### SOURCE RECORDS ###
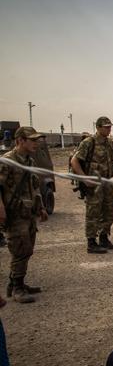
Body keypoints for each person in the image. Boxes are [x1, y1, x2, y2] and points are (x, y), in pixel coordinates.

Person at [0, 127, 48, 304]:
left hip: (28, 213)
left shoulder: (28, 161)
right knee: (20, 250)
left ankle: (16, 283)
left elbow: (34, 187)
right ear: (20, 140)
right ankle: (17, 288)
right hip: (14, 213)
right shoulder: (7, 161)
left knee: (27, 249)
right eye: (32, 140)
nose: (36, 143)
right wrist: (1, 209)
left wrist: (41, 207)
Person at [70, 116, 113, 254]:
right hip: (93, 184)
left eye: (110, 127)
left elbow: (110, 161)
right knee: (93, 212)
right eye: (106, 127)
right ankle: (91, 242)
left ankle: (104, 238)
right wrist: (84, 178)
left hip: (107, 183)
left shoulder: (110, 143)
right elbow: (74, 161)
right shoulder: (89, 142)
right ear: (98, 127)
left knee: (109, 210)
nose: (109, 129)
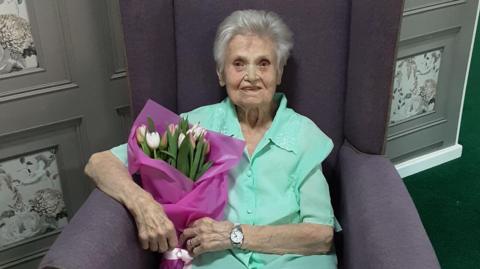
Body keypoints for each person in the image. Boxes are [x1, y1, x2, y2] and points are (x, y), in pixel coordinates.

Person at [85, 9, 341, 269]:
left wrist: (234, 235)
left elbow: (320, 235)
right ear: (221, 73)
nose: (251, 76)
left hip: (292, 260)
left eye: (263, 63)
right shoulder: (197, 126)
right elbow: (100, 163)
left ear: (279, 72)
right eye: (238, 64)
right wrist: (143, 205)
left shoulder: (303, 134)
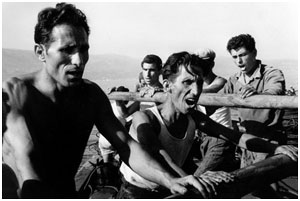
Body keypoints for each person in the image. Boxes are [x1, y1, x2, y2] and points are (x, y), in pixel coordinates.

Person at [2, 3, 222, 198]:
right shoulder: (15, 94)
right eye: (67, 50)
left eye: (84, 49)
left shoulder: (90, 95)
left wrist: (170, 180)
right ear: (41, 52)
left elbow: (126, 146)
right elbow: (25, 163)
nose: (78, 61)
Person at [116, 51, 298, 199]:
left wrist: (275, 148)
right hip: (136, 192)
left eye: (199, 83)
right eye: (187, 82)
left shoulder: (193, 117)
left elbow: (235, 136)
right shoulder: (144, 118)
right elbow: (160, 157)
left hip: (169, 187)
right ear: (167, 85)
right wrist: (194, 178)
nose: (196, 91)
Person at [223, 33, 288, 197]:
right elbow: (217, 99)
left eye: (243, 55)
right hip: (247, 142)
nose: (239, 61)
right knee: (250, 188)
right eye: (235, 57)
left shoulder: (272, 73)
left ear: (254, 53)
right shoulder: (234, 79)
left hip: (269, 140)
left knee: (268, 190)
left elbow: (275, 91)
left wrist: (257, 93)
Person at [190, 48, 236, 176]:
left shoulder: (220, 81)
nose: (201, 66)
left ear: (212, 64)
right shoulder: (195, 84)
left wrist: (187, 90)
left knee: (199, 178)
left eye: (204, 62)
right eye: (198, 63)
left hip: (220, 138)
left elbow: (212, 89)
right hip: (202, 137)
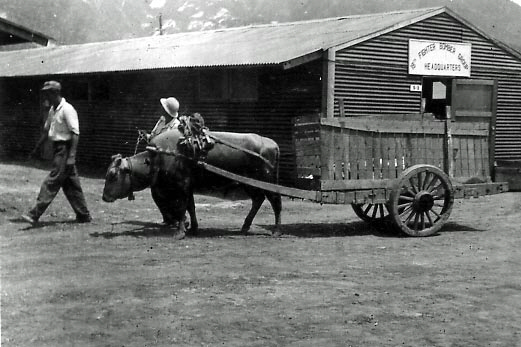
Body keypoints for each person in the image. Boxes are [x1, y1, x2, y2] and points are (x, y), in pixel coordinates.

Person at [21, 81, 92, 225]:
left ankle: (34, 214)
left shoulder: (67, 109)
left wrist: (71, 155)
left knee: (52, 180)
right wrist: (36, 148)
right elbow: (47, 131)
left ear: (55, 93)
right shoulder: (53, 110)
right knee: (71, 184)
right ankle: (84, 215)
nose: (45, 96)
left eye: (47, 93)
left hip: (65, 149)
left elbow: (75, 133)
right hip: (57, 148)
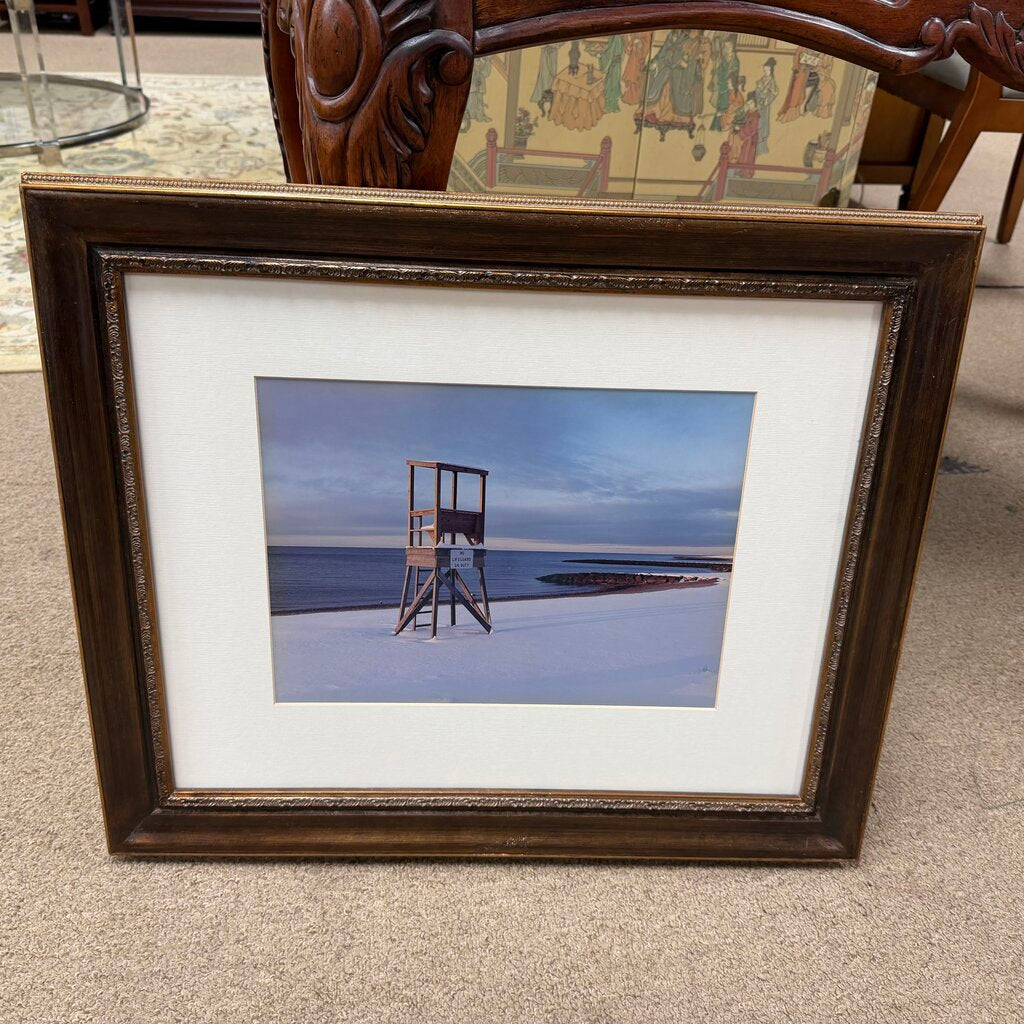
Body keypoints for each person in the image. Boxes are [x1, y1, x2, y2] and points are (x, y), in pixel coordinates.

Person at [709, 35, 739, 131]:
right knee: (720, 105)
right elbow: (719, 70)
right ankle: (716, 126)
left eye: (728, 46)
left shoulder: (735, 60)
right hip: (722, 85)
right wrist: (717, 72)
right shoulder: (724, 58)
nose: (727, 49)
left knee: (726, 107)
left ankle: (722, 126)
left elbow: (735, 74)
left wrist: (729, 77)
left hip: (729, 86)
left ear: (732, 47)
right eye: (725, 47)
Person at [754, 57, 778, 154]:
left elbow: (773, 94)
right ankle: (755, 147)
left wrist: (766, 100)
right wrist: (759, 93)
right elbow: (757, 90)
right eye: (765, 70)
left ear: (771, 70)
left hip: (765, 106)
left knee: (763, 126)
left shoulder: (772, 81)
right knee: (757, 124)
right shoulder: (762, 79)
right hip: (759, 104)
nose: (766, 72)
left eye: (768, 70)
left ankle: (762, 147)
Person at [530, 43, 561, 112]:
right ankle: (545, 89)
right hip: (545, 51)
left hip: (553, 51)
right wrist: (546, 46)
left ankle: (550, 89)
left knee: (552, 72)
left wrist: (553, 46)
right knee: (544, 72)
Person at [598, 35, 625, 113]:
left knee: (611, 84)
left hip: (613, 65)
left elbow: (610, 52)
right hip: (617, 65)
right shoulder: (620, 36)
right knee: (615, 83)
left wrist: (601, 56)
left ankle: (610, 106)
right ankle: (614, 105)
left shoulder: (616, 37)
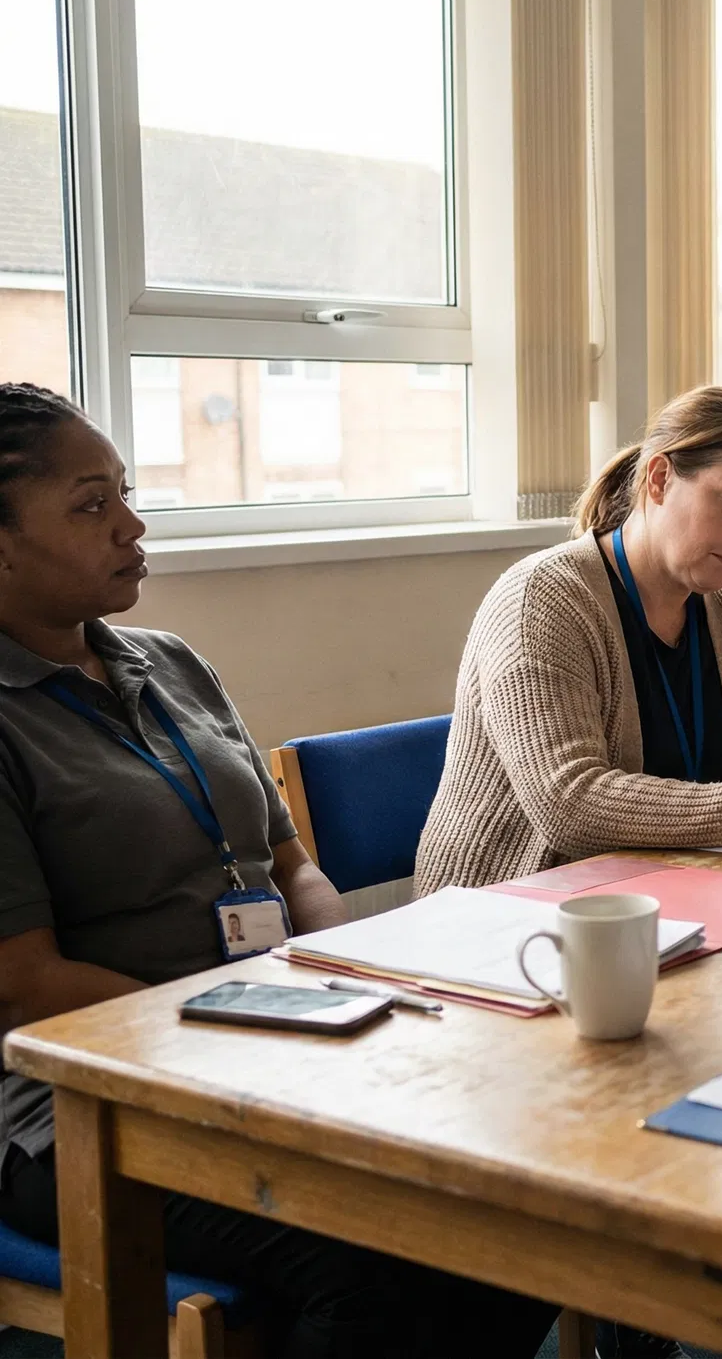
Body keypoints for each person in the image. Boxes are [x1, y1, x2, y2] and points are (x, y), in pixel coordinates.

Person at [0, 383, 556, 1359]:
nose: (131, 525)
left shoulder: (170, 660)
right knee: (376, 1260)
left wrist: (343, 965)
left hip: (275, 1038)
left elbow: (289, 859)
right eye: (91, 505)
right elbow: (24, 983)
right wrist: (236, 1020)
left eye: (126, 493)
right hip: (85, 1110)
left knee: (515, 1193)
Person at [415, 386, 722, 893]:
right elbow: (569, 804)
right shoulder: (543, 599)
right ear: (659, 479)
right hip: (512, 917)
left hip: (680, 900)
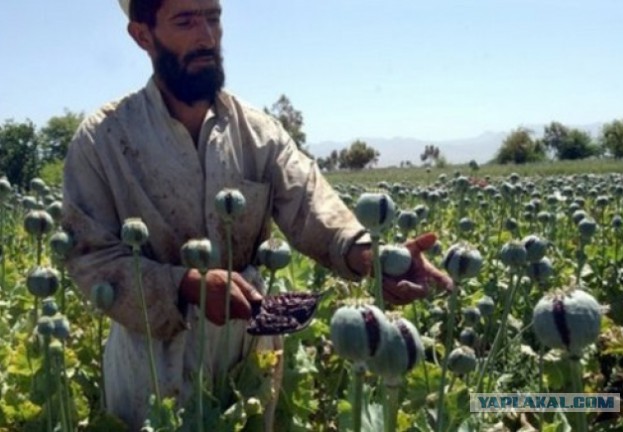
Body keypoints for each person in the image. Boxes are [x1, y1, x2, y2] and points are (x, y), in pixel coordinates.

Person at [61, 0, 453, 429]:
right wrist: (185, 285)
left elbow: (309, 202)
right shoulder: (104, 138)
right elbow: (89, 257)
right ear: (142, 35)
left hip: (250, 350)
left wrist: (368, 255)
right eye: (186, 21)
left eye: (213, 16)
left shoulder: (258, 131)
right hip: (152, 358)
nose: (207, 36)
###
TASK GOAL: Please restate word for word each line from the one containing "left eye: (126, 493)" to the end of the data above, without the pictures.

REPLY TO THE TASK:
left eye: (126, 493)
right hip: (85, 1110)
left knee: (515, 1193)
Person at [415, 386, 722, 893]:
right elbow: (569, 804)
right shoulder: (543, 599)
right ear: (659, 479)
right hip: (512, 917)
left hip: (680, 900)
Body keypoints for each person in the image. Boxes are [x1, y1, x2, y2] and points are (x, y), in pixel coordinates.

Person at [61, 0, 453, 429]:
right wrist: (185, 285)
left elbow: (309, 202)
right shoulder: (104, 138)
right elbow: (89, 257)
right ear: (142, 35)
left hip: (250, 350)
left wrist: (368, 255)
right eye: (186, 21)
left eye: (213, 16)
left shoulder: (258, 131)
right hip: (152, 358)
nose: (207, 36)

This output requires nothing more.